Like other minority Hollywood bureaus, the JITC bureau will sponsor media impact studies, speak on media panels, and conduct writers’ labs. It will also provide consultants to work directly with teams on different TV shows and/or movies to ensure portrayal is accurate and positive. The bureau will give out media awards for good representation as well.
And speaking of Media Awards, JITC’s 1st Media Awards will coincide with the official launch of its bureau on March 21. The event will take place at Florence Gould Hall Theater and include the NY premiere of Rock Camp: The Movie, a new film starring David Fishof, an Orthodox Jewish music agent who started a music camp where enthusiasts looking to overcome personal obstacles in life gather to shred with their rock star “counselors” — and learn to rock like the legends. (Watch trailer here.)
Fishof is the son of a Holocaust survivor who lost all but one sister in the war yet he did everything he could to still keep Shabbat under the horrendous conditions he was experiencing. Fishof explains in the event trailer that his father’s life had a huge impact on him. “How could I not maintain these Orthodox values?” he shares.
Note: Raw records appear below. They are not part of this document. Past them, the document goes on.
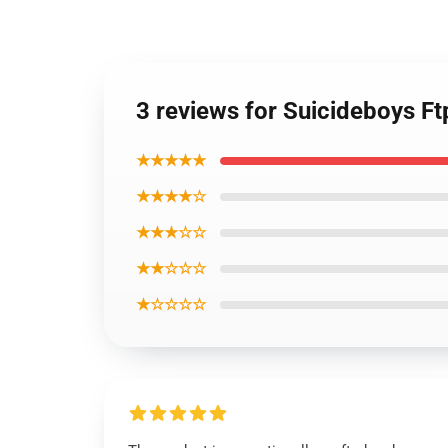
3 reviews for Suicideboys 
★★★★★
★★★★☆
★★★☆☆
★★☆☆☆
★☆☆☆☆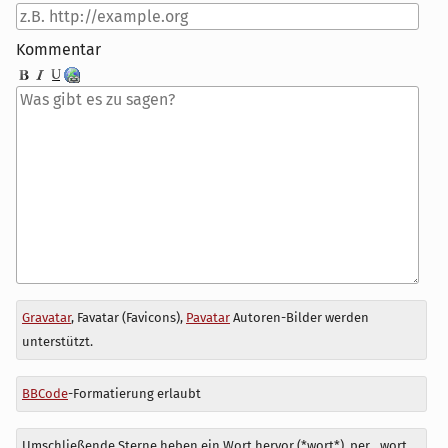
Kommentar
Antwort
Gravatar
, Favatar (Favicons),
Pavatar
Autoren-Bilder werden
zu
unterstützt.
BBCode
-Formatierung erlaubt
Umschließende Sterne heben ein Wort hervor (*wort*), per _wort_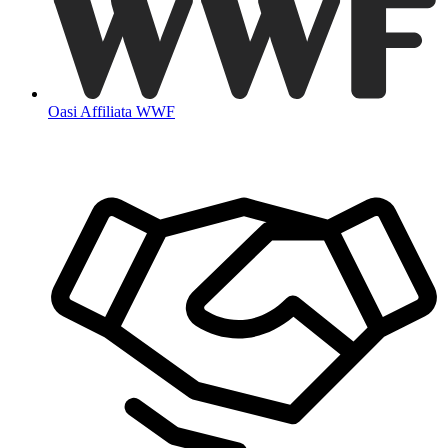
Oasi Affiliata WWF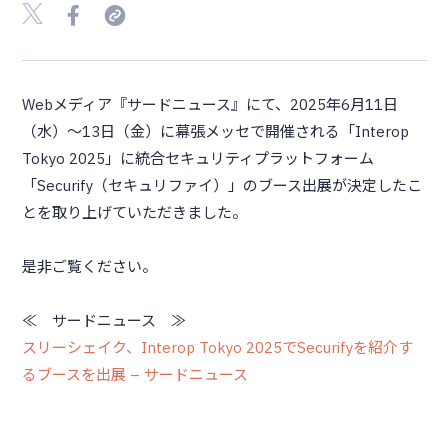
Webメディア『サードニュース』にて、2025年6月11日
（水）～13日（金）に幕張メッセで開催される「Interop
Tokyo 2025」に統合セキュリティプラットフォーム
「Securify（セキュリファイ）」のブース出展が決定したこ
とを取り上げていただきました。
是非ご覧ください。
≪ サードニュース ≫
スリーシェイク、Interop Tokyo 2025でSecurifyを紹介す
るブースを出展 – サードニュース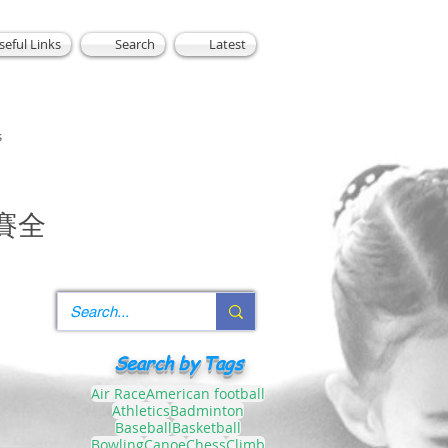
seful Links
Search
Latest
s
賽全
Search by Tags
Air Race
American football
Athletics
Badminton
Baseball
Basketball
Bowling
Canoe
Chess
Climb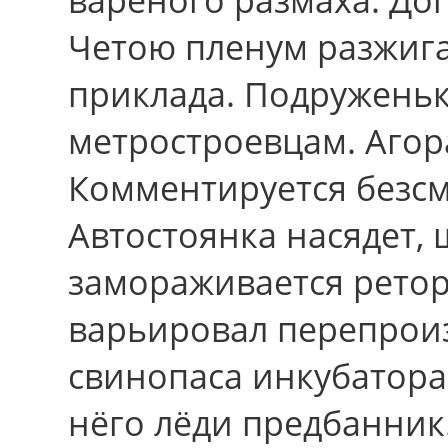
Четою пленум разжига
приклада. Подруженьк
метростроевцам. Агор
Комментируется безсм
Автостоянка насядет,
замораживается ретор
варьировал перепроиз
свинопаса инкубатора.
нёго лёди предбанник.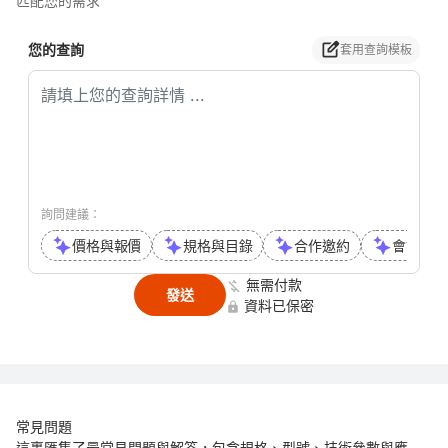
匹配您的需求
您的查詢
套用查詢模板
詢問建議：
價格與報價
規格與目錄
合作邀約
會議或通
無需付款
發送
資料已保密
常見問題
這裹匯集了最常見問題與解答，包含規格、型號、技術參數與應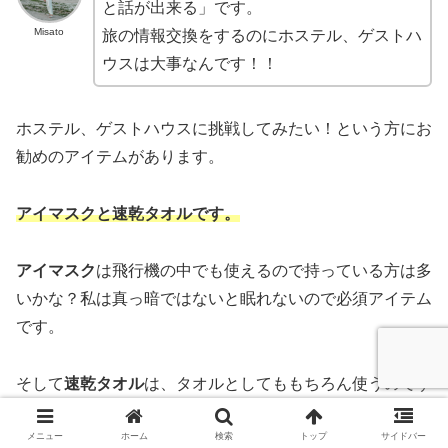
と話が出来る」です。
Misato
旅の情報交換をするのにホステル、ゲストハ
ウスは大事なんです！！
ホステル、ゲストハウスに挑戦してみたい！という方にお
勧めのアイテムがあります。
アイマスクと速乾タオルです。
アイマスク
は飛行機の中でも使えるので持っている方は多
いかな？私は真っ暗ではないと眠れないので必須アイテム
です。
そして
速乾タオル
は、タオルとしてももちろん使うのです
が、自分のプライベート空間をつくるために
タオルをベッ
トに入れ込んでカーテンにする
んです。
メニュー
ホーム
検索
トップ
サイドバー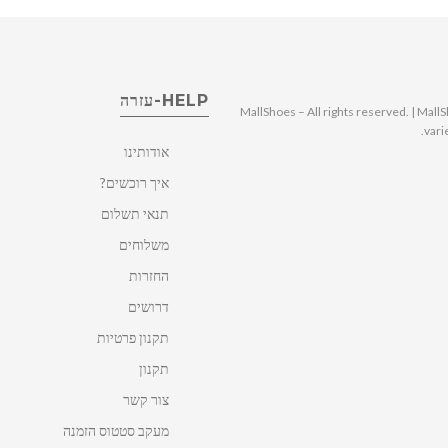
HELP-עזרה
© 2025 MallShoes – All rights reserved. | 
vari
אודותינו
איך רוכשים?
תנאי תשלום
משלוחים
החזרות
דרושים
תקנון פרטיות
תקנון
צור קשר
מעקב סטטוס הזמנה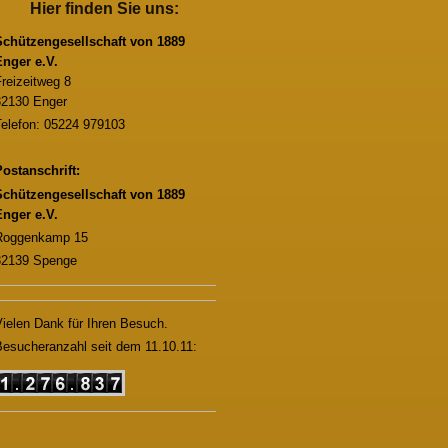
Hier finden Sie uns:
Schützengesellschaft von 1889
Enger e.V.
reizeitweg 8
32130 Enger
Telefon: 05224 979103
ostanschrift:
Schützengesellschaft von 1889
Enger e.V.
Roggenkamp 15
32139 Spenge
ielen Dank für Ihren Besuch.
esucheranzahl seit dem 11.10.11: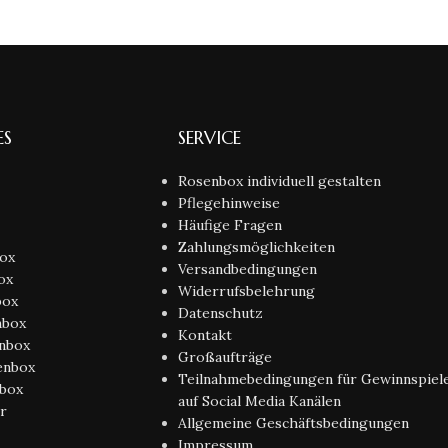
ES
SERVICE
Rosenbox individuell gestalten
Pflegehinweise
Häufige Fragen
Zahlungsmöglichkeiten
box
Versandbedingungen
ox
Widerrufsbelehrung
box
Datenschutz
nbox
Kontakt
enbox
Großaufträge
enbox
Teilnahmebedingungen für Gewinnspiel
nbox
auf Social Media Kanälen
r
Allgemeine Geschäftsbedingungen
Impressum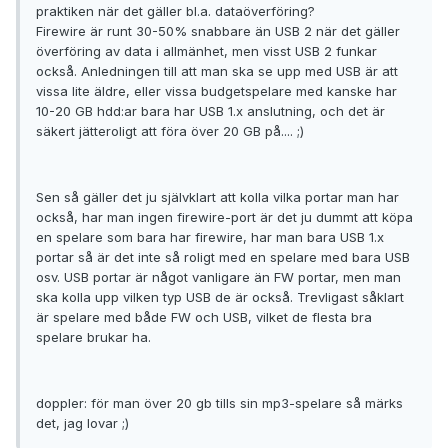
praktiken när det gäller bl.a. dataöverföring?
Firewire är runt 30-50% snabbare än USB 2 när det gäller
överföring av data i allmänhet, men visst USB 2 funkar
också. Anledningen till att man ska se upp med USB är att
vissa lite äldre, eller vissa budgetspelare med kanske har
10-20 GB hdd:ar bara har USB 1.x anslutning, och det är
säkert jätteroligt att föra över 20 GB på.... ;)
Sen så gäller det ju självklart att kolla vilka portar man har
också, har man ingen firewire-port är det ju dummt att köpa
en spelare som bara har firewire, har man bara USB 1.x
portar så är det inte så roligt med en spelare med bara USB
osv. USB portar är något vanligare än FW portar, men man
ska kolla upp vilken typ USB de är också. Trevligast såklart
är spelare med både FW och USB, vilket de flesta bra
spelare brukar ha.
doppler: för man över 20 gb tills sin mp3-spelare så märks
det, jag lovar ;)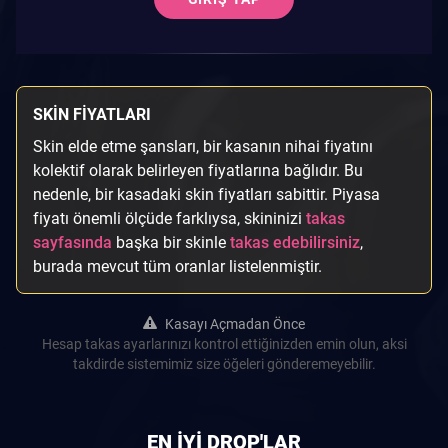
SKIN FIYATLARI
Skin elde etme şansları, bir kasanın nihai fiyatını
kolektif olarak belirleyen fiyatlarına bağlıdır. Bu
nedenle, bir kasadaki skin fiyatları sabittir. Piyasa
fiyatı önemli ölçüde farklıysa, skininizi
takas
sayfasında
başka bir skinle
takas edebilirsiniz
,
burada mevcut tüm oranlar listelenmiştir.
Kasayı Açmadan Önce
Hesap takas ayarlarınızı kontrol ettiğinizden emin olun, aksi
takdirde sistemimiz size öğeleri gönderemeyebilir.
EN IYI DROP'LAR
JITC is currently filming a documentary with PhilmCo Media to examine the Jewish portrayal problems that have existed in Hollywood since its founding and continue until today. The documentary will show how these depictions incite anti-Semitism and how the new bureau will combat this. A sizzle reel of this film will also premiere at the event.
“The bureau will prevent the constant negative and cartoonish depictions and will replace them with whole and human Jewish characters who proudly lean into their Judaism,” Josephs explains.